Start of Material provided

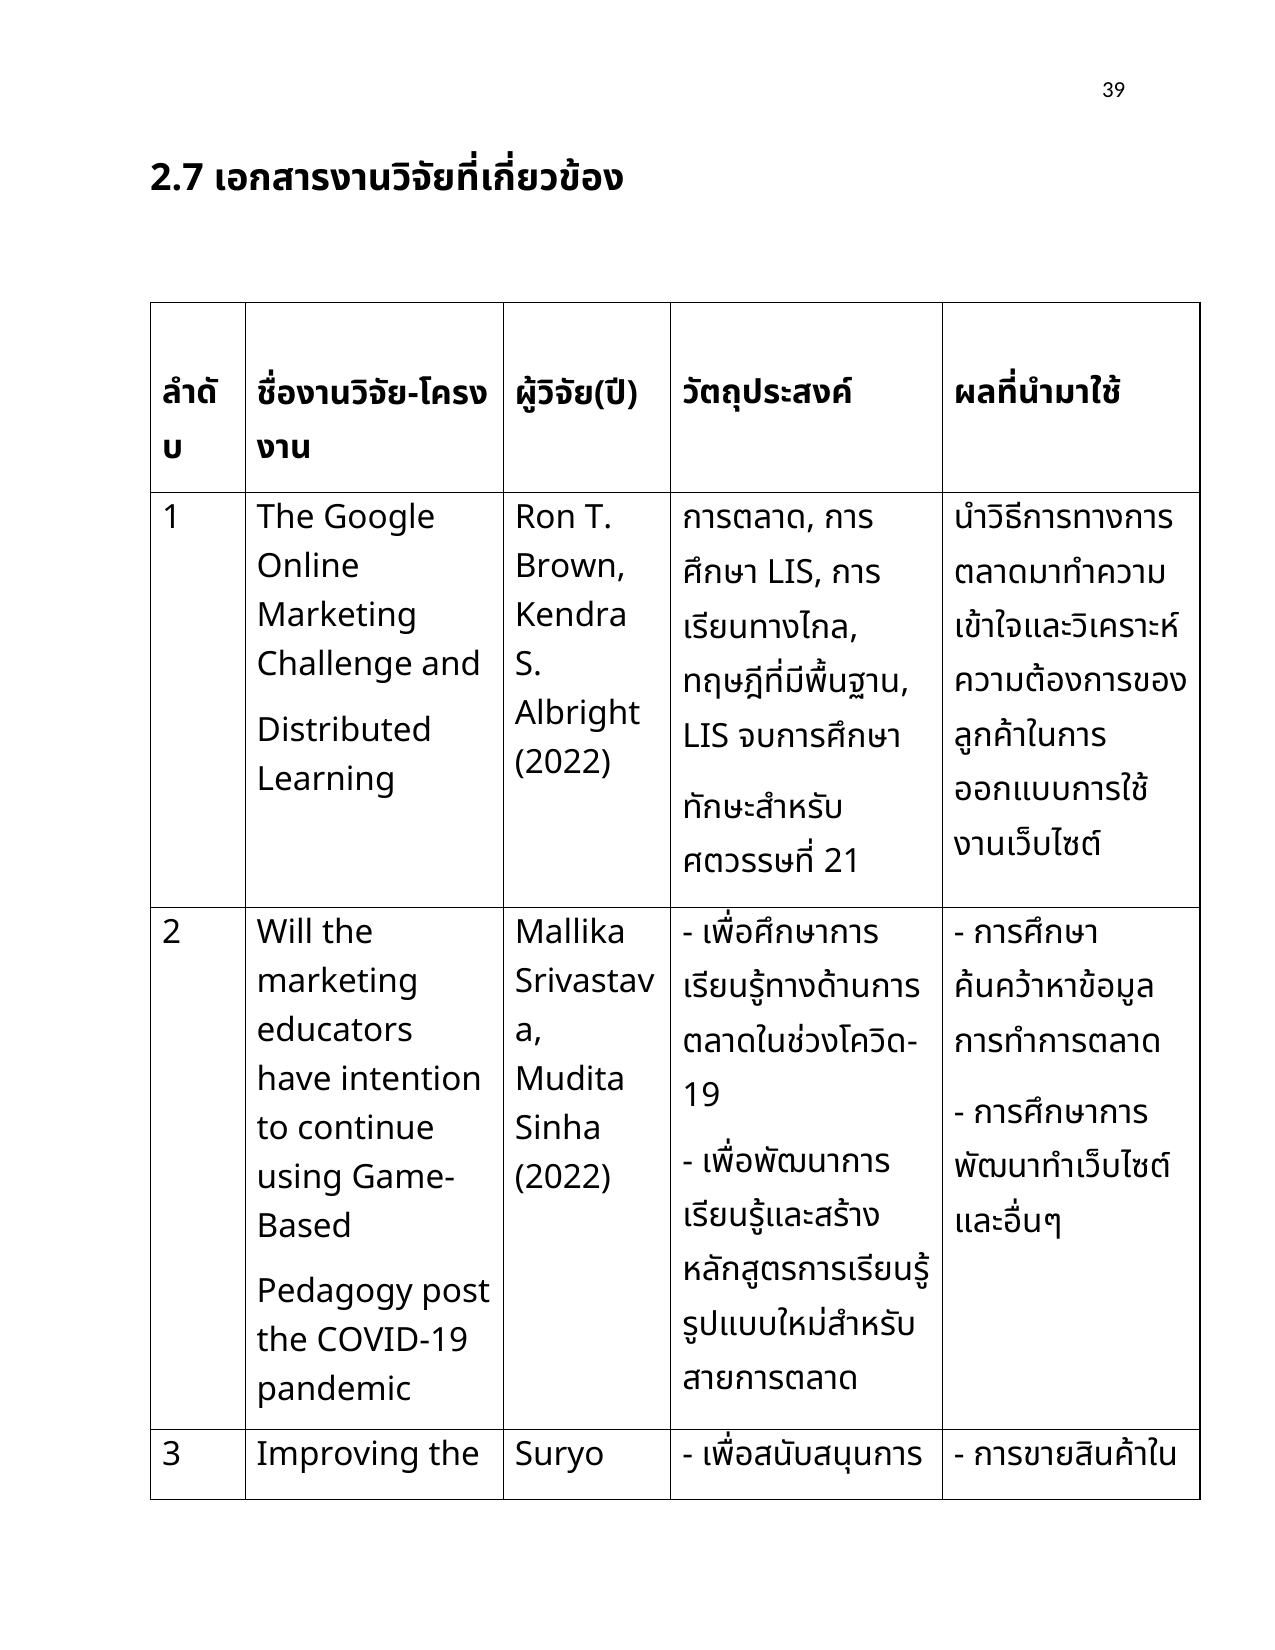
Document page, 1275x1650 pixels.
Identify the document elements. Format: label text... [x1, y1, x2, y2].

table_cell Will the marketing educators have intention to continue using Game-Based Pedagogy post the COVID-19 pandemic [246, 908, 503, 1429]
table_header ผู้วิจัย(ปี) [504, 303, 670, 492]
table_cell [504, 1430, 670, 1499]
table_header วัตถุประสงค์ [671, 303, 942, 492]
table_cell - เพื่อศึกษาการเรียนรู้ทางด้านการตลาดในช่วงโควิด-19 - เพื่อพัฒนาการเรียนรู้และสร้างหลักสูตรการเรียนรู้รูปแบบใหม่สำหรับสายการตลาด [671, 908, 942, 1429]
table_cell การตลาด, การศึกษา LIS, การเรียนทางไกล, ทฤษฎีที่มีพื้นฐาน, LIS จบการศึกษา ทักษะสำหรับศตวรรษที่ 21 [671, 493, 942, 907]
table_cell Mallika Srivastava, Mudita Sinha (2022) [504, 908, 670, 1429]
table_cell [671, 1430, 942, 1499]
table_cell 3 [151, 1430, 245, 1499]
table_cell นำวิธีการทางการตลาดมาทำความเข้าใจและวิเคราะห์ความต้องการของลูกค้าในการออกแบบการใช้งานเว็บไซต์ [943, 493, 1199, 907]
subtitle 2.7 เอกสารงานวิจัยที่เกี่ยวข้อง [150, 150, 1125, 207]
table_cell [246, 1430, 503, 1499]
table_header ชื่องานวิจัย-โครงงาน [246, 303, 503, 492]
table_header ลำดับ [151, 303, 245, 492]
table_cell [943, 1430, 1199, 1499]
table_cell The Google Online Marketing Challenge and Distributed Learning [246, 493, 503, 907]
table_cell 2 [151, 908, 245, 1429]
table_cell 1 [151, 493, 245, 907]
table_header ผลที่นำมาใช้ [943, 303, 1199, 492]
table_cell - การศึกษาค้นคว้าหาข้อมูลการทำการตลาด - การศึกษาการพัฒนาทำเว็บไซต์และอื่นๆ [943, 908, 1199, 1429]
table_cell Ron T. Brown, Kendra S. Albright (2022) [504, 493, 670, 907]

End of Material provided

*Work item*:
Copy each line of the records above without change, but do not include any picture.

*Expected output*:
Document page, 1275x1650 pixels.
Identify the document elements. Format: label text... [x1, y1, x2, y2].

table_cell Will the marketing educators have intention to continue using Game-Based Pedagogy post the COVID-19 pandemic [246, 908, 503, 1429]
table_header ผู้วิจัย(ปี) [504, 303, 670, 492]
table_cell [504, 1430, 670, 1499]
table_header วัตถุประสงค์ [671, 303, 942, 492]
table_cell - เพื่อศึกษาการเรียนรู้ทางด้านการตลาดในช่วงโควิด-19 - เพื่อพัฒนาการเรียนรู้และสร้างหลักสูตรการเรียนรู้รูปแบบใหม่สำหรับสายการตลาด [671, 908, 942, 1429]
table_cell การตลาด, การศึกษา LIS, การเรียนทางไกล, ทฤษฎีที่มีพื้นฐาน, LIS จบการศึกษา ทักษะสำหรับศตวรรษที่ 21 [671, 493, 942, 907]
table_cell Mallika Srivastava, Mudita Sinha (2022) [504, 908, 670, 1429]
table_cell [671, 1430, 942, 1499]
table_cell 3 [151, 1430, 245, 1499]
table_cell นำวิธีการทางการตลาดมาทำความเข้าใจและวิเคราะห์ความต้องการของลูกค้าในการออกแบบการใช้งานเว็บไซต์ [943, 493, 1199, 907]
subtitle 2.7 เอกสารงานวิจัยที่เกี่ยวข้อง [150, 150, 1125, 207]
table_cell [246, 1430, 503, 1499]
table_header ชื่องานวิจัย-โครงงาน [246, 303, 503, 492]
table_header ลำดับ [151, 303, 245, 492]
table_cell [943, 1430, 1199, 1499]
table_cell The Google Online Marketing Challenge and Distributed Learning [246, 493, 503, 907]
table_cell 2 [151, 908, 245, 1429]
table_cell 1 [151, 493, 245, 907]
table_header ผลที่นำมาใช้ [943, 303, 1199, 492]
table_cell - การศึกษาค้นคว้าหาข้อมูลการทำการตลาด - การศึกษาการพัฒนาทำเว็บไซต์และอื่นๆ [943, 908, 1199, 1429]
table_cell Ron T. Brown, Kendra S. Albright (2022) [504, 493, 670, 907]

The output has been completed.